(Quoted text):

·····

On a recent Sunday, the morning after Winter Storm Jonas glazed the city with two feet of snow, Cosmo Björkenheim, who wore round glasses and a green plaid shirt, opened the store for business. He started Topos, along with a few partners, as an unofficial offshoot of Williamsburg’s Book Thug Nation, where he still works once a week. In previous eras, the Ridgewood storefront hosted a bodega, a thrift store, and a furniture-upholstering studio, but it had been vacant for five years when the bookshop moved in. In Greek, topos means “place”; in literary criticism, the word also refers to a traditional motif or convention — an abbreviation of tópos koinós, or “common place.”

“We bandied about at least fifty or sixty Greek words before we landed on topos,” Björkenheim said, standing behind the copper coffee bar. “Aletheia was one — truth. Another was from Greek myth, from the Odyssey, which I really liked. I’m going to write it for you, because it’s hard to pronounce.” On a note card, he spelled out, in careful block letters, AEAEA. “That’s the island where Odysseus and his men land, where Circe lives, and where his men are turned into pigs. It was on the way to Ithaca, like this place, in a certain sense. If you’re going north.”

“If you’re going to Ithaca, it’s on the way to Ithaca,” an artist named Kyla Chevrier, who took an Americano with milk, said.

Topos is a snug place to spend the day drinking coffee and talking to strangers. Offering coffee and books at the same place is not a novel idea, but it is one way for booksellers to pay the bills, even if nobody likes to read anymore. There is the corporate version — Barnes & Noble outlets usually include a Starbucks, which is a natural pairing, a sort of Oprah’s Book Club made flesh — but there are lots of other, better examples. In New York, there is Housing Works, Molasses, Bluestockings, the Loft, McNally Jackson, and more.

·····

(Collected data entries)
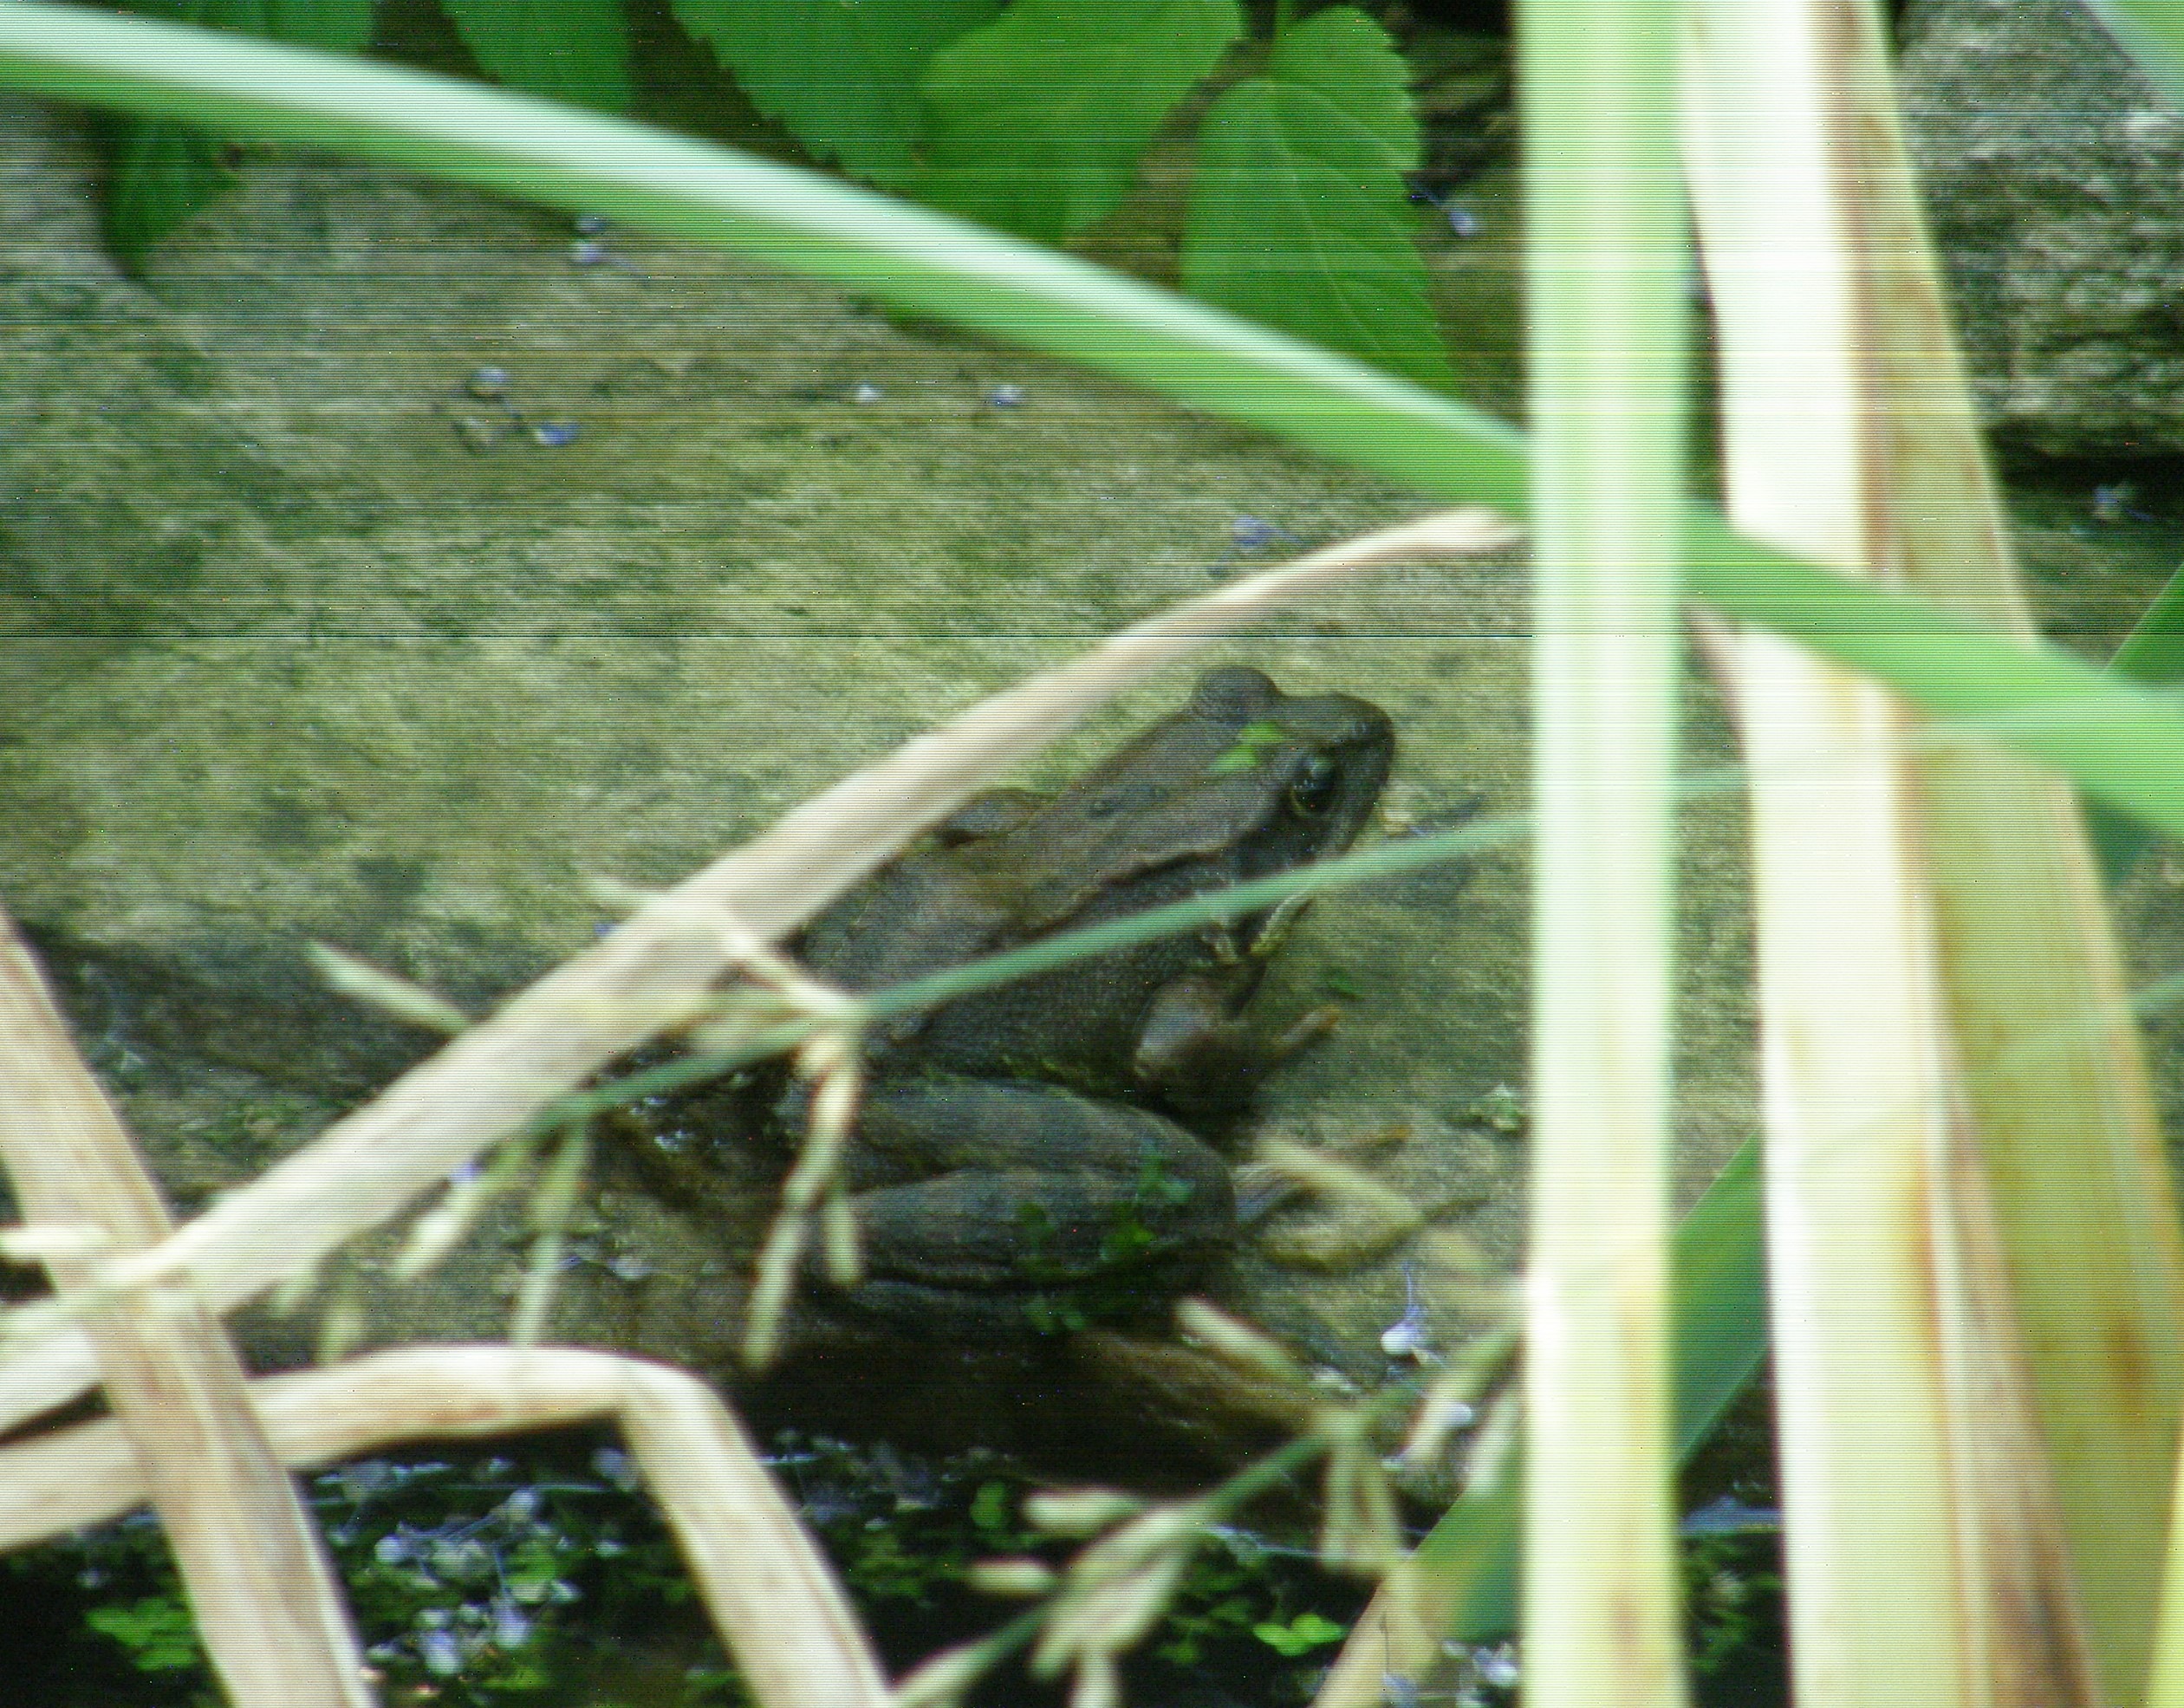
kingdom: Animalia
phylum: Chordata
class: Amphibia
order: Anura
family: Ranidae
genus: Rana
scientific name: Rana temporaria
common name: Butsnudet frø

·····

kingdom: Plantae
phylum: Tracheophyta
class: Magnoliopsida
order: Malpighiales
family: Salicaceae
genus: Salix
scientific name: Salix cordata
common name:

·····

(Complete the following):
(a) According to the bookshop text, which businesses occupied the Ridgewood storefront in earlier eras?
(b) Condense the paragraph of the bookshop text that begins "Topos is a snug place" into a short list of its main facts.
(c) Copy the stretch of the bookshop text from "Topos is a snug" through "McNally Jackson, and more.".
The items come from a separate source.

(Solutions for each task):
(a) A bodega, a thrift store, and a furniture-upholstering studio.

(b)
- Topos is a snug place to spend the day drinking coffee and talking to strangers.
- Selling coffee and books in one place is not new, but it helps booksellers pay the bills.
- The corporate version is Barnes & Noble outlets, which usually include a Starbucks.
- There are better examples, and New York's include Housing Works, Molasses, Bluestockings, the Loft, and McNally Jackson.

(c)
Topos is a snug place to spend the day drinking coffee and talking to strangers. Offering coffee and books at the same place is not a novel idea, but it is one way for booksellers to pay the bills, even if nobody likes to read anymore. There is the corporate version — Barnes & Noble outlets usually include a Starbucks, which is a natural pairing, a sort of Oprah’s Book Club made flesh — but there are lots of other, better examples. In New York, there is Housing Works, Molasses, Bluestockings, the Loft, McNally Jackson, and more.